Hydrous phosphate mineral

Zincoberaunite is an iron and zinc phosphate mineral, the Zn analogue of beraunite. It was first described by Chukanov et al. for an occurrence in Hagendorf Sud pegmatite in Germany. Zincoberaunite occurs as a secondary mineral as an alteration product of primary phosphate minerals in granite pegmatites.

Beraunite crystallizes in the monoclinic crystal system with point group 2/m. Beraunite's formula is Zn Fe^{3+}_{5}(OH)_{5}(PO_{4})_{4}·4H_{2}O.

== Occurrence ==
Zincoberaunite has been located so far in two localities in the world, the type locality, and Krasno, near Horní Slavkov (Czech Republic). It appears in two paragenesis, as an alteration of other phosphates in pegmatites: in one with jungle, phosphophyllite and mitridatite and in another with flurlite, plimerite, beraunite rich in zinc, schoonerite, parascholzite, robertsite and altered phosphophyllite.

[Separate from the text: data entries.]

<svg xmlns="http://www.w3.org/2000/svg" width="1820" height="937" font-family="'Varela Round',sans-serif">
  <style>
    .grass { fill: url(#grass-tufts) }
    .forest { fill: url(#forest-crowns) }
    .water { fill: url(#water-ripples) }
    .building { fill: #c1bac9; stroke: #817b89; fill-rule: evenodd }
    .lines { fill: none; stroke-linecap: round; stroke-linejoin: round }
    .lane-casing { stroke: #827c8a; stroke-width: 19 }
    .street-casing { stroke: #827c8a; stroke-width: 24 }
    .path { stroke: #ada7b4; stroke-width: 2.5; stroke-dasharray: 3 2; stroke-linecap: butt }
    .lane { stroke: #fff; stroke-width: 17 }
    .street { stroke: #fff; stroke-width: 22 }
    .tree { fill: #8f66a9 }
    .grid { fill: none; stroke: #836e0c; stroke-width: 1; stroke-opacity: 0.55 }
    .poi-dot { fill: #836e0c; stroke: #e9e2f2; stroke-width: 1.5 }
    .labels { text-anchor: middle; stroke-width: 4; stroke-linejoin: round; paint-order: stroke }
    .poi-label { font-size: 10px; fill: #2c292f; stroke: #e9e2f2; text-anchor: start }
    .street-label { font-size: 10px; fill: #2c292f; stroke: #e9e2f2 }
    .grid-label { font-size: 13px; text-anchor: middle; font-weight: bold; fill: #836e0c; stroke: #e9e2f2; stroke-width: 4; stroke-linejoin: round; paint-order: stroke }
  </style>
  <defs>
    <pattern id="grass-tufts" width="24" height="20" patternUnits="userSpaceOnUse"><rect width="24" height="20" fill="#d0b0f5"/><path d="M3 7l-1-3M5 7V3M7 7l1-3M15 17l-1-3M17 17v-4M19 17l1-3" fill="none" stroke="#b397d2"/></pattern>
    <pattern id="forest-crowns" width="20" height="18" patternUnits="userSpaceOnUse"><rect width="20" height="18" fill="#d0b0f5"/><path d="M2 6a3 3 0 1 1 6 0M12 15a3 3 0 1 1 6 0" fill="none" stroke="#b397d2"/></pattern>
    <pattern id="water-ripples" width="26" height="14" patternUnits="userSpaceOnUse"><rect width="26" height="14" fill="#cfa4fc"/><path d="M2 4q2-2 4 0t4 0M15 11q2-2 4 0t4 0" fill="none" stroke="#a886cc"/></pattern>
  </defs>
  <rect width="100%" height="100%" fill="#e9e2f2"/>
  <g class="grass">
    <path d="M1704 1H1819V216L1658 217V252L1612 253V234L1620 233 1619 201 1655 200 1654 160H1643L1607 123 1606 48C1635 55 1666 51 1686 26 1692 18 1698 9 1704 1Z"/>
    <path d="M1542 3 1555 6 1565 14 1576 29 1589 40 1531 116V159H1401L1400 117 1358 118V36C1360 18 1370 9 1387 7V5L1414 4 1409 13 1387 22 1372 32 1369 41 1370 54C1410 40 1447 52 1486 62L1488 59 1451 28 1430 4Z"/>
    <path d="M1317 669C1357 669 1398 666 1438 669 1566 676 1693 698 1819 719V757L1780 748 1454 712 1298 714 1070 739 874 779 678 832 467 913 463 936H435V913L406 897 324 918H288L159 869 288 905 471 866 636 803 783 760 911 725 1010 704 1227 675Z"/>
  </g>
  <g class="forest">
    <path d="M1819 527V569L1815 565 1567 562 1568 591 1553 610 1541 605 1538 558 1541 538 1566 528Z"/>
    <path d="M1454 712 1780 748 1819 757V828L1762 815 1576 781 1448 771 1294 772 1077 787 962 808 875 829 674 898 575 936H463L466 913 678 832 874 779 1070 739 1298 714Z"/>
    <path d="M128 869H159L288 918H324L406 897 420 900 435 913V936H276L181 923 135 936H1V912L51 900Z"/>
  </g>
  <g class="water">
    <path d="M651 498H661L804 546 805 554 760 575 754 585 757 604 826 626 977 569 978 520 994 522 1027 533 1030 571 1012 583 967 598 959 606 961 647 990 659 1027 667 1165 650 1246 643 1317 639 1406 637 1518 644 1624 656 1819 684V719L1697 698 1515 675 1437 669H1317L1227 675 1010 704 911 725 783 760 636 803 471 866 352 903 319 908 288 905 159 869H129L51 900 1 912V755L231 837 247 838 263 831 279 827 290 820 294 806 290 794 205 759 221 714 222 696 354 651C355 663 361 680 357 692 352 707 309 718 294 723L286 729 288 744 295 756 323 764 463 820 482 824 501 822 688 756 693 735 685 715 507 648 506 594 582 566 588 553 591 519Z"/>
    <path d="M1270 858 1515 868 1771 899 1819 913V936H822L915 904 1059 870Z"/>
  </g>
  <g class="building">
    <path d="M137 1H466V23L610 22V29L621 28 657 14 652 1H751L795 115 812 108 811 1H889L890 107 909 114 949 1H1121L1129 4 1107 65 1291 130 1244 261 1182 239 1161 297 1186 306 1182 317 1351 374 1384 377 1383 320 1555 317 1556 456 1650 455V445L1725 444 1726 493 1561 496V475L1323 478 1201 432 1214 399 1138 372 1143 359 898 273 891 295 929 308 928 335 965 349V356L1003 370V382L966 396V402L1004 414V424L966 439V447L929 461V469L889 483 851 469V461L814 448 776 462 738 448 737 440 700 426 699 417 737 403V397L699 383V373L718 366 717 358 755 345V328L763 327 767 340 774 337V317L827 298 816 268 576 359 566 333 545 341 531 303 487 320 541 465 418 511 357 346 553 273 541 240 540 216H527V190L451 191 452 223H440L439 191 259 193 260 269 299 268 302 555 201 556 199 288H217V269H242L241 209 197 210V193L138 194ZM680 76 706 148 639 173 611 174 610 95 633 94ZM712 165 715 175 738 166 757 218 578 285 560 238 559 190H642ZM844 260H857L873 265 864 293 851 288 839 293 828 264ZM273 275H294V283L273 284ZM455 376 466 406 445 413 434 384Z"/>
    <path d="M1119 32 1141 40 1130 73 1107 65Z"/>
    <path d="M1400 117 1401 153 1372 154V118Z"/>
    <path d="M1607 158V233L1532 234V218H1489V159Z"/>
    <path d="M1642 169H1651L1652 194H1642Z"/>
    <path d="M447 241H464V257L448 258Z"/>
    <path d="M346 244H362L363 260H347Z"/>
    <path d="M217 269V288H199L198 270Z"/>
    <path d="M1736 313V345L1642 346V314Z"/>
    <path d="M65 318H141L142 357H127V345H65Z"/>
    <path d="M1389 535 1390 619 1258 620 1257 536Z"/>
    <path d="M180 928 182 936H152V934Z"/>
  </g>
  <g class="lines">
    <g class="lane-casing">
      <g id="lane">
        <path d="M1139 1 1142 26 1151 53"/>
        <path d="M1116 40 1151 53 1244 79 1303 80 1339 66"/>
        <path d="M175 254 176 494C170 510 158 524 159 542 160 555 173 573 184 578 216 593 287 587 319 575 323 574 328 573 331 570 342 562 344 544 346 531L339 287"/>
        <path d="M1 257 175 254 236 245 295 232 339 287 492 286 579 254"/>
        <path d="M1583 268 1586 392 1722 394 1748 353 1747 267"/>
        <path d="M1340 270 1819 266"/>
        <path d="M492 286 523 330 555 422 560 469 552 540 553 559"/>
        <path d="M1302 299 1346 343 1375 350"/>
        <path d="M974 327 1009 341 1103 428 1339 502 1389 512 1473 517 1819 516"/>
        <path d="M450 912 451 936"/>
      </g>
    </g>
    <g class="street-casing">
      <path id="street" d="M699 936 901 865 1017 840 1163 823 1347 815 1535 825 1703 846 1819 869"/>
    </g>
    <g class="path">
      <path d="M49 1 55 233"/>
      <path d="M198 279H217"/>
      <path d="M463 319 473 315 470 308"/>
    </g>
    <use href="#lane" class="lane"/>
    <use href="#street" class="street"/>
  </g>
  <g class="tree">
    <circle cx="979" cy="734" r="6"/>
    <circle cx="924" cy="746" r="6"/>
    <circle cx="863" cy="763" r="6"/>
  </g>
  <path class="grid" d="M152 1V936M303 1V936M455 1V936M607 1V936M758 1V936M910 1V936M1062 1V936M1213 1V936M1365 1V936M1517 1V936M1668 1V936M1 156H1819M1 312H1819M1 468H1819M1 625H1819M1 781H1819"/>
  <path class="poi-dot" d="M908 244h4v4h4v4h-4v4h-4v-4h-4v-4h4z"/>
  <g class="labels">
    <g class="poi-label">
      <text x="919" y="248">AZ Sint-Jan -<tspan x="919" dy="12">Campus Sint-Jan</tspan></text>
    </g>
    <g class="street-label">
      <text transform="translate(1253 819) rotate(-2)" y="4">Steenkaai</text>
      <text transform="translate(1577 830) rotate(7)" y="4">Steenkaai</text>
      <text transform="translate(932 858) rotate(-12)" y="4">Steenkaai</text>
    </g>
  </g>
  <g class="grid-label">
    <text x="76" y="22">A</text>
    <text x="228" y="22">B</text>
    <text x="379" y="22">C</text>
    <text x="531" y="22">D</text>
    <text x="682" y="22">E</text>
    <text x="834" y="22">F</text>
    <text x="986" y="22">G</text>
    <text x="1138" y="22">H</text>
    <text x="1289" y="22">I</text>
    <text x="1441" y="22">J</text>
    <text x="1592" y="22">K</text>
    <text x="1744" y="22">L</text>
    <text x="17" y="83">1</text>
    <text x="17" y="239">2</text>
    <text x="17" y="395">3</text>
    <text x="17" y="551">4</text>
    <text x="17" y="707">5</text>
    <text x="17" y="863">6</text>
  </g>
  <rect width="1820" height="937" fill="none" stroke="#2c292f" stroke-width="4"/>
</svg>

However, it is likely that a detailed study of the zinc-rich beraunite specimens will allow locating other localities for the zincoberaunite.

== Physical and chemical properties ==
Zincoberaunite contains Zn instead of ferrous iron. Before it was characterized as an independent species, specimens with a high zinc content had been found, but since the iron content was higher, they had been considered as varieties. In addition to the elements indicated in the formula, it contains small amounts of magnesium and calcium. In the type locality it appears as pale gray capillary microcrystals forming silky-looking aggregates. In a second locality it has been found as prismatic microcrystals with compositional zoning.